Carolina, which scored an NFL-best 500 points this season, stormed into the lead thanks to Stewart. He burst through the middle on the first snap and nearly outran everyone, getting tackled at the Seattle 16 by Richard Sherman. Three plays later — and after the Panthers recovered a fumble by backup running back Cameron Artis-Payne at the 8 — Stewart surged into the end zone.
His return from a foot injury that cost him three games was far more distinguished than Marshawn Lynch’s comeback from a two-month absence (abdominal surgery). Lynch, who finished with 20 yards on six carries, was nailed in the backfield for a 3-yard loss on his first touch, then turned around late for Wilson’s pass over the middle under pressure from Kawann Short.
Kuechly was far more alert, grabbing the interception and sprinting 14 yards to make it 14-0 only 3 1/2 minutes in.
The scoring barrage continued as the Panthers outgained the Seahawks 155 yards to 25 and had eight first downs to one in the opening quarter. And on the second play of the second period, Stewart leaped in from the 1 — that extended Carolina’s string of 100-yard rushing games to 28 and made it 21-0.
Stewart finished with 106 yards on 19 carries.

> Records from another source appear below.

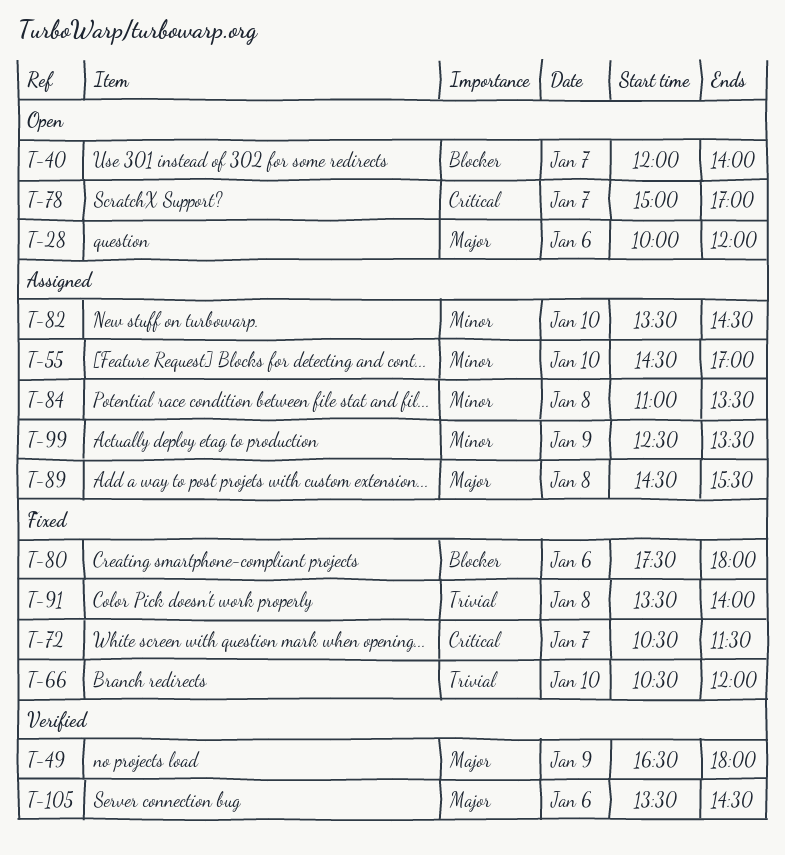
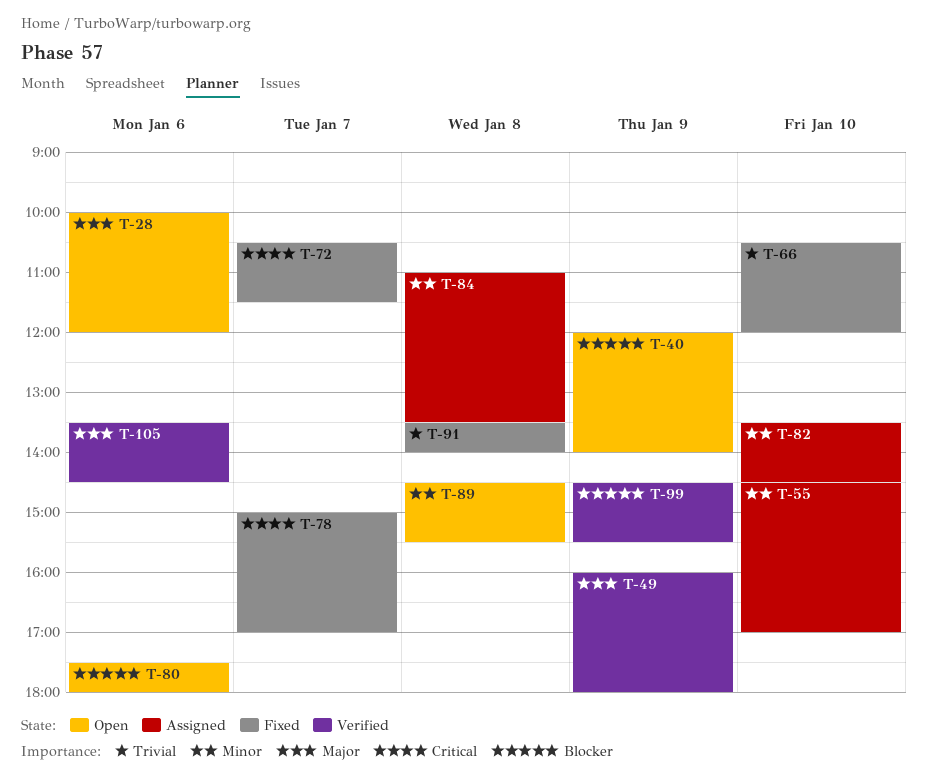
T-40, day: Jan 7 -> Jan 9
T-49, begins: 16:30 -> 16:00
T-78, status: Open -> Fixed
T-80, status: Fixed -> Open
T-89, status: Assigned -> Open
T-89, priority: Major -> Minor
T-99, status: Assigned -> Verified
T-99, priority: Minor -> Blocker
T-99, begins: 12:30 -> 14:30
T-99, ends: 13:30 -> 15:30

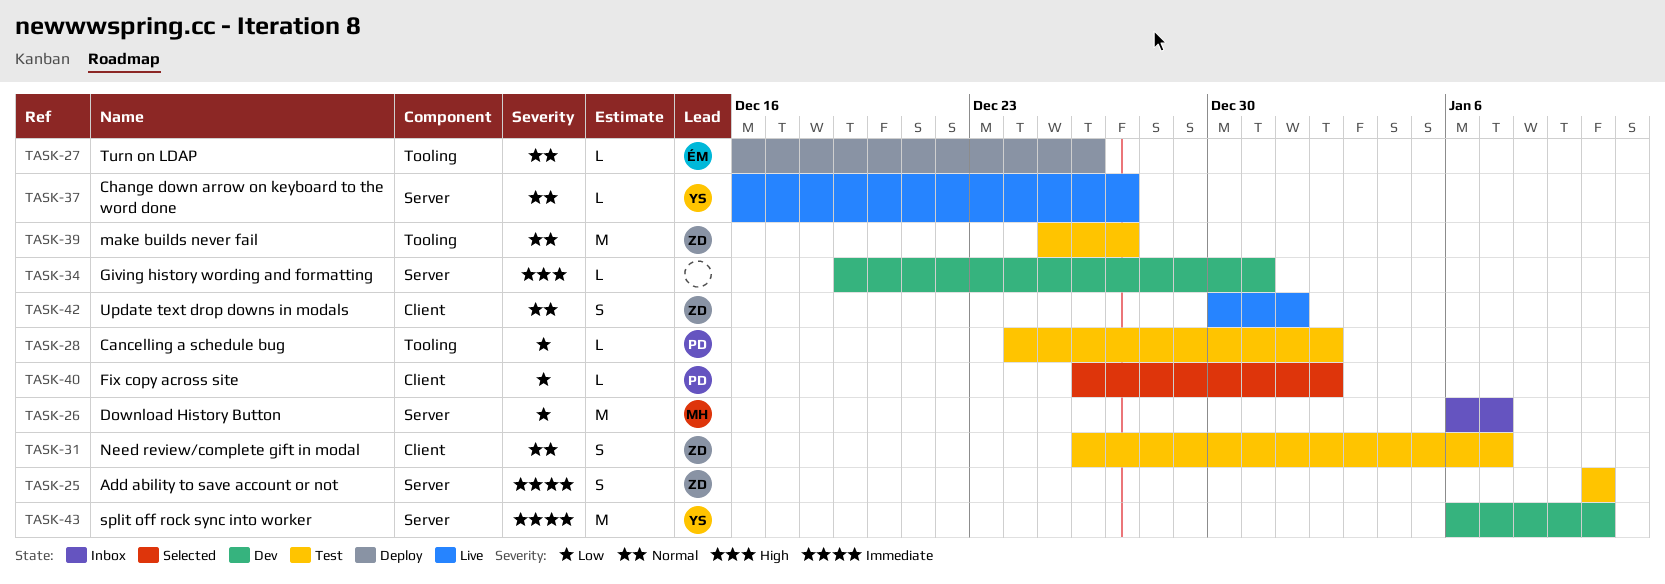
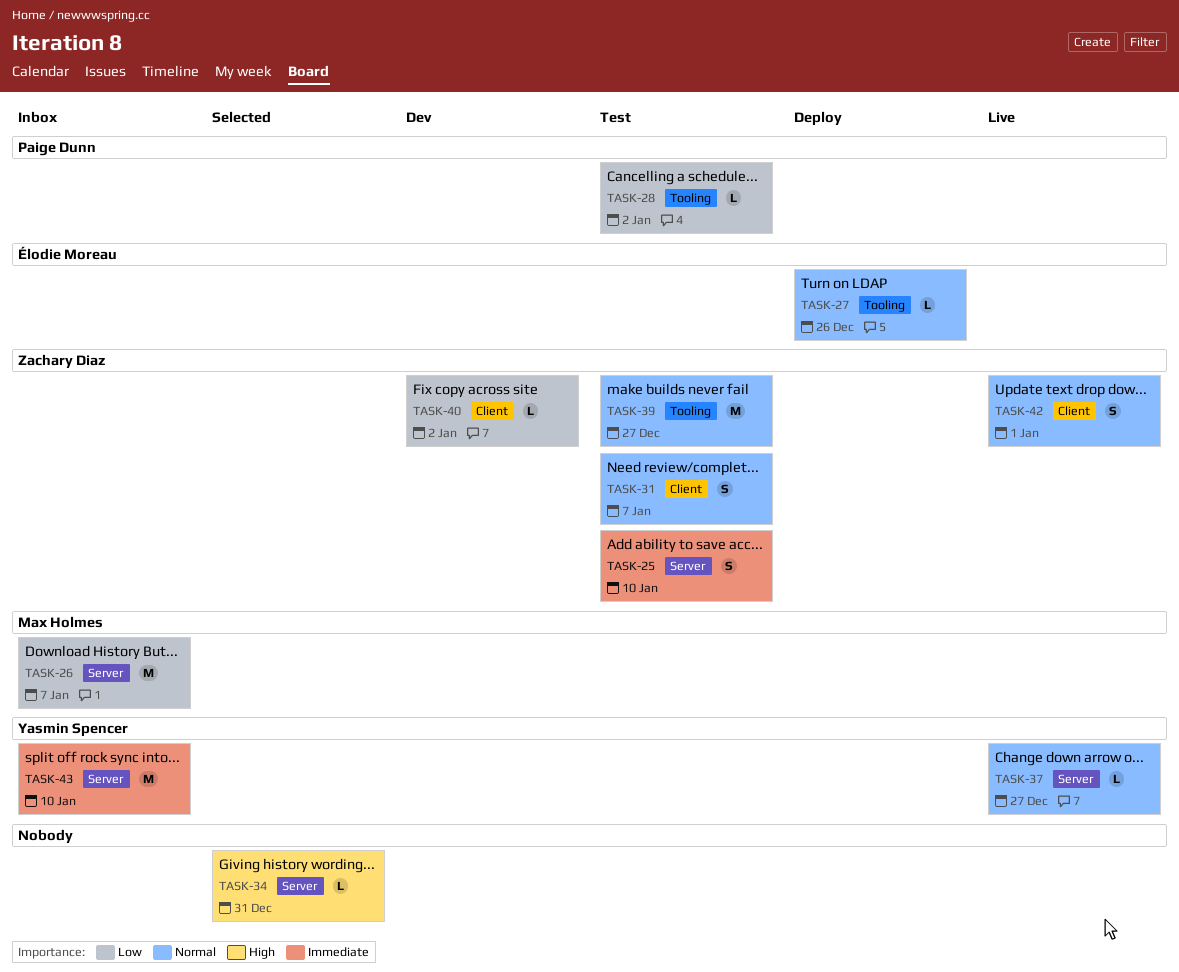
TASK-34, status: Dev -> Selected
TASK-40, status: Selected -> Dev
TASK-40, owner: Paige Dunn -> Zachary Diaz
TASK-43, status: Dev -> Inbox

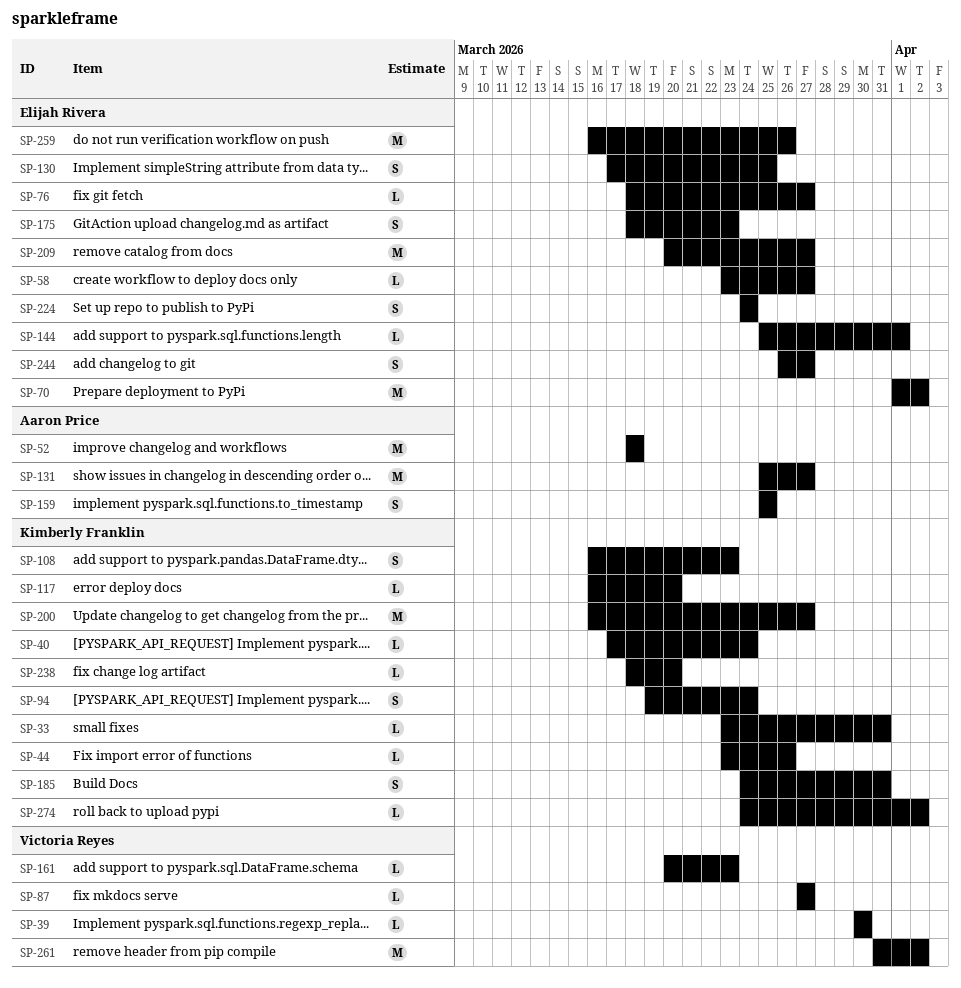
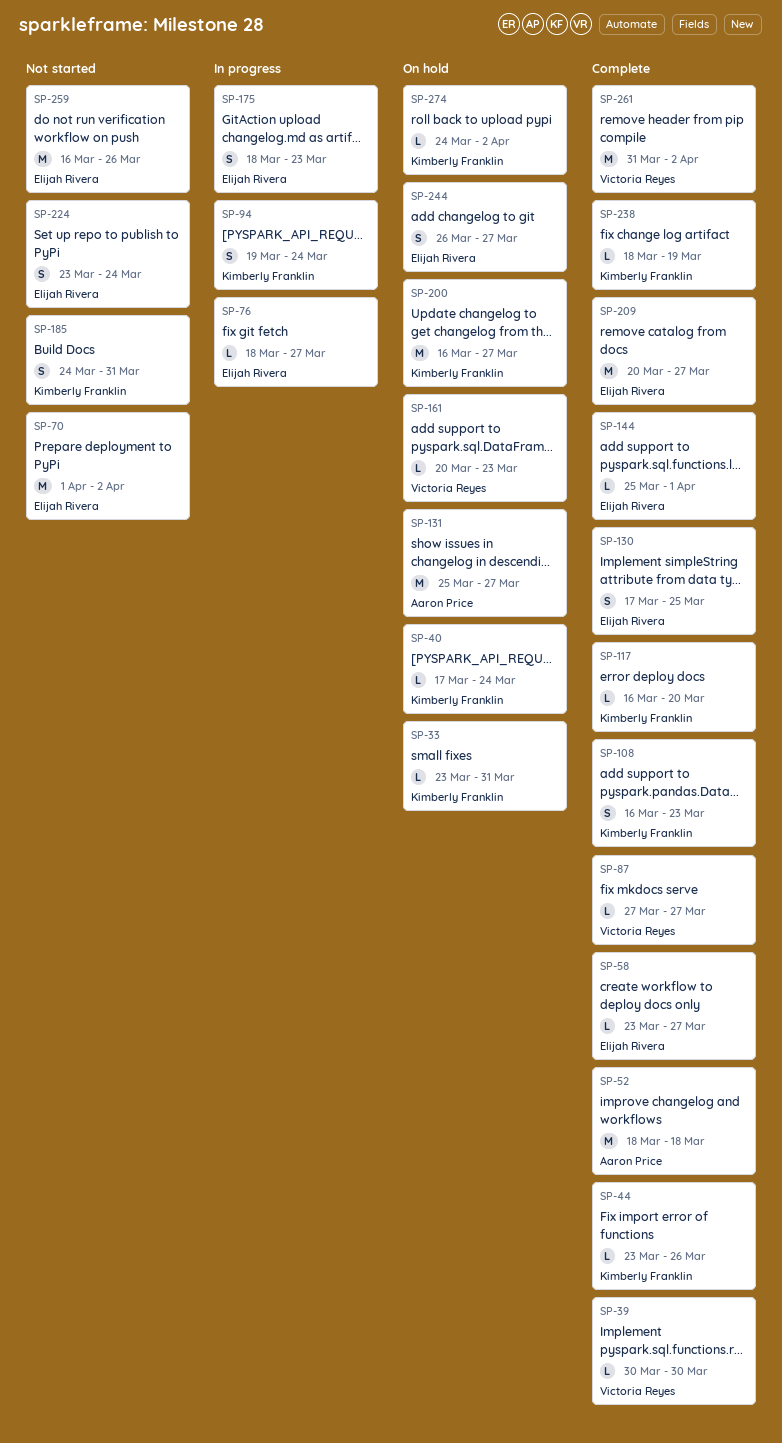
SP-159: present -> none
SP-224, start: Mar 24 -> Mar 23
SP-238, due: Mar 20 -> Mar 19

Wilson was picked off under relentless pressure again, this time by Cortland Finnegan at the Seattle 29, on the next play from scrimmage, and Graham Gano’s 48-yard field goal made it 24-0.
Carolina seemed headed to the biggest halftime lead in any playoff game — Buffalo was up 41-3 on Oakland in 1991 — when Greg Olsen made a spectacular 19-yard reaching catch over double coverage with 6:26 remaining for a 31-0 edge.
But that ended the onslaught, and the Seahawks missed a 55-yard field goal attempt on the final play of the half, then meekly trotted off the field.
The Seahawks who returned for the second half were an entirely different team, energetic and efficient. Wilson, who was sacked five times, made some big throws, particularly to Kearse, who has 11 catches for 110 yards. Wilson went 31 for 48 for 366 yards, but the early turnovers — Seattle had an NFC-low 16 in the regular season — and spotty defense were too much to overcome.